Art, adversity, and the strength of the human spirit
Nobuyuki Tsujii, the blind piano prodigy, along with Paralympian Alexandra Truwit and opera singer Eli Hanssveen, showcase the immense power of the mind to overcome life’s greatest challenges
By Anita Pratap
It all starts in the mind. As an adorable four-year-old, Nobuyuki Tsujii loved sounds. He sat with chubby legs splayed, a toy piano keyboard on his lap, banging and caressing the keys. The diversity of sounds delighted him. All senses on high alert, he says he could touch the sounds, see colours in the notes. Like Vincent van Gogh, Nobu celebrates the richness of life through art. No detail is too small or humble.
Nobu was born blind. Far from restraining him, the disability drove him to develop his acute hearing to exquisite heights. He blossomed into a child prodigy, became Japan’s most famous pianist. Now, at 37, he plays with the world’s most famous philharmonic orchestras—in New York, Paris, London, Berlin, Milan, Tokyo, Sydney. He cocks his ear to get cues from the conductor he cannot see. He doesn’t miss a beat, his fingers flying and fluttering over the keys, his characteristic headshaking accelerating to vigorous immersion.
Nobu yearns to see… stars, waves, the faces of his parents. But no self-pity, no succumbing to obstacles for him. Instead, he willed his mind to fulfil his dream. Like artists and adventurers, athletes, too, are inspirational in highlighting the triumph of the human spirit over adversity. Beating all odds through sheer willpower.
In May 2023, athlete Alexandra Truwit was snorkelling near the Bahamas when she lost her left leg in a shark attack. Eleven months after amputation, she won two medals in the Paris Paralympics. This month, she ran the New York marathon with a prosthetic blade. She says, “I have relied on other people’s comeback stories to hold on to what seemed an unrealistic hope.” She named her foundation “Stronger than you think”.
As the joke goes, Eli Hanssveen looks and sounds like she was made when God was in fine mood. Beautiful, wholesome and playful with a voice that can make angels weep… aching, grand, joyful. But her road to success was land-mined. She faced prejudice because she came from the hinterland, a “suburb of nowhere”. She says nobody in her family or community understood what “I want to be an artist” even meant. Singing became her secret passion, she kept practising, even over-practising.

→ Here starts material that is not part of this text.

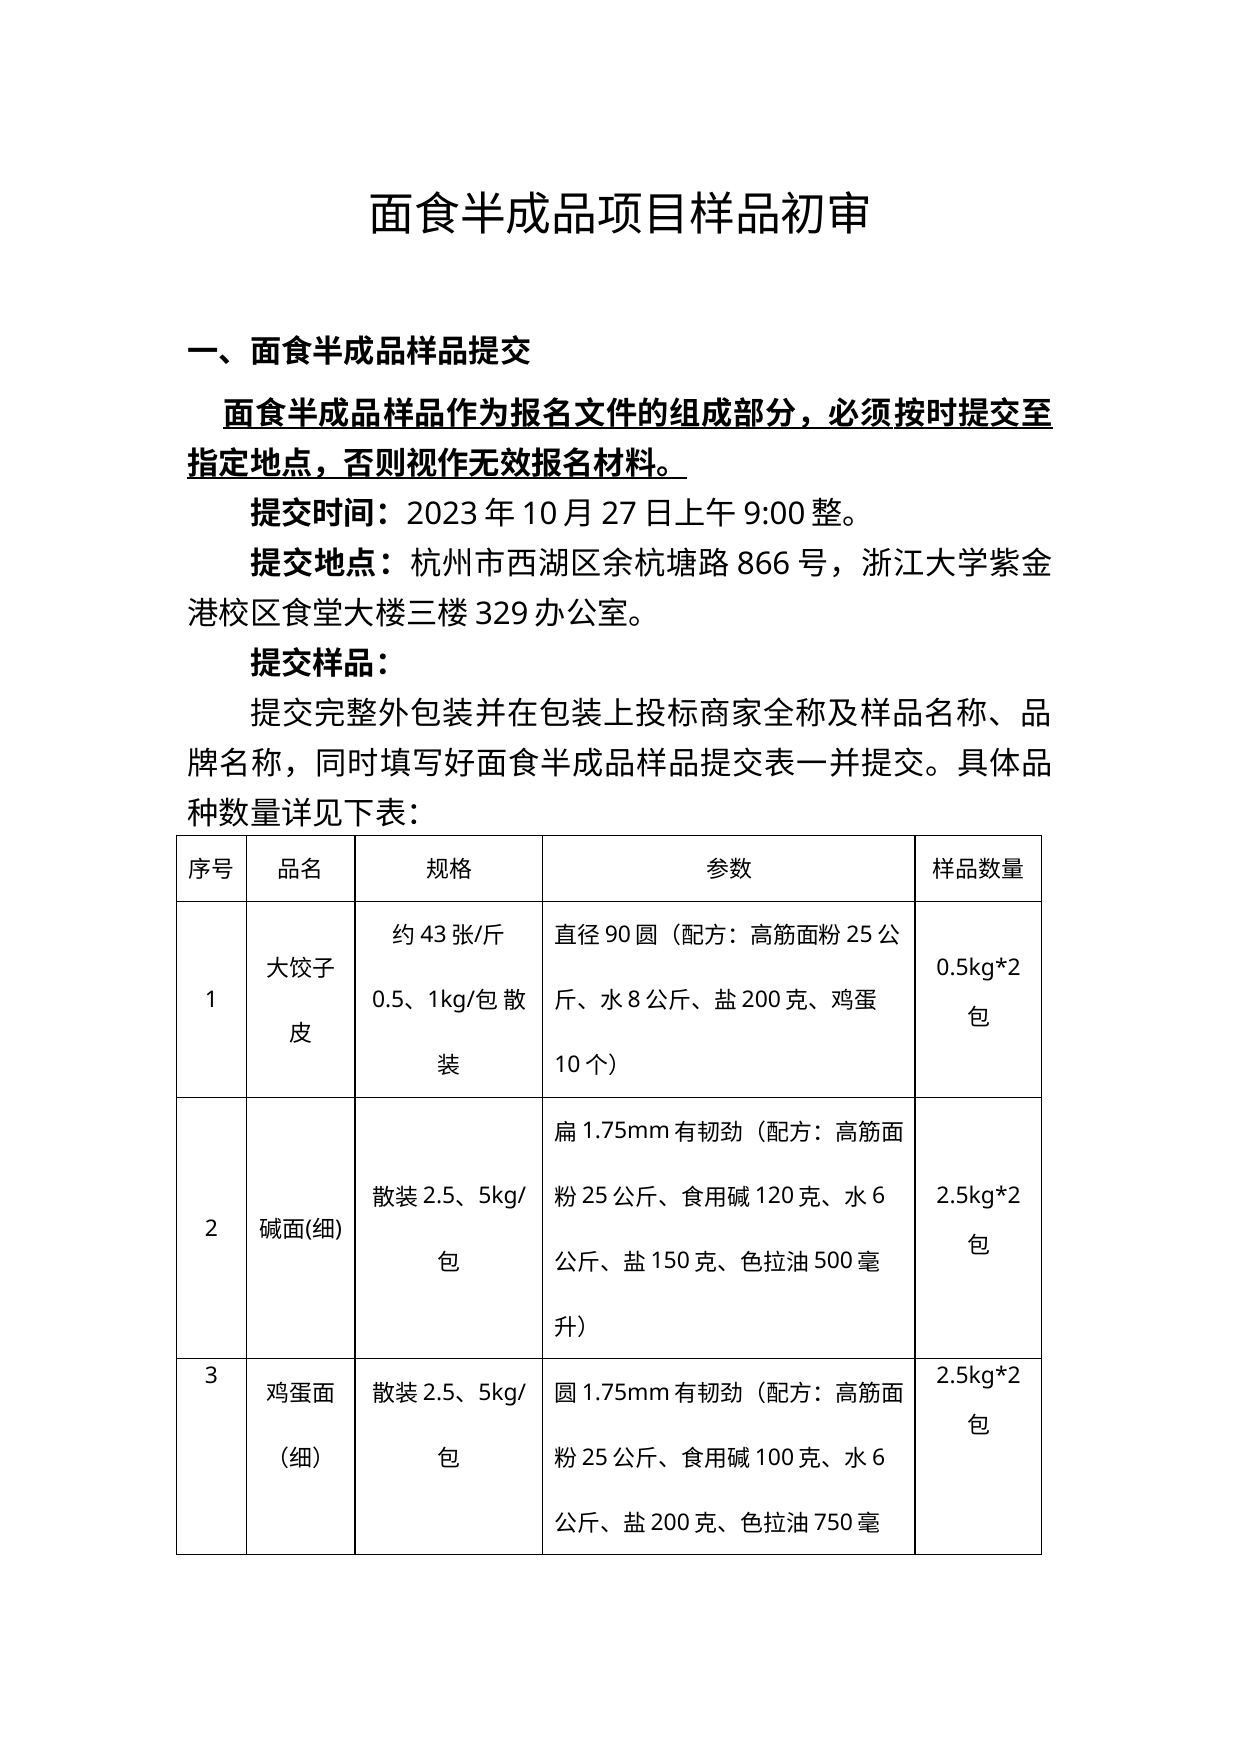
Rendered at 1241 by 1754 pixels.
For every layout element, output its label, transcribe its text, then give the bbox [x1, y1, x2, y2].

She swallowed snobbery and setbacks—until she became a singer in the Oslo opera.
Being a war correspondent means having to see fields strewn with corpses, streets with bomb-shattered bodies or threatened by gun-toting guerrillas and soldiers. Yet, one of my most chilling, unforgettable experiences was visiting Mauthausen, the World War II concentration camp with its menacing watch towers and ghastly gas chambers. Austrian authorities turned it into a museum to remind us of the unspeakable suffering inflicted by humans against humans.
That visit took place 22 years ago. Unerasable is the guide’s description of naked, starving, shivering Jews in a communal shower. Instead of water, lethal gas seeped out of the sprinklers. In sharp contrast, that same evening there was a sublime concert by pianist Rudolf Buchbinder. Human hands inflicted soul-shattering evil in Mauthausen. But in Vienna’s Musikverein concert hall, the hands of a pianist uplifted the audience to celestial grace. The urge to find beauty, to excel, to seek something divine springs from the mind. It starts in the mind, but it doesn’t have to end in their mind. Long after these “artists of life” have gone, the grit they personify, the emotions they awaken, the memories they bequeath, live on in the minds they have touched. No detail is too small or humble in a life well lived.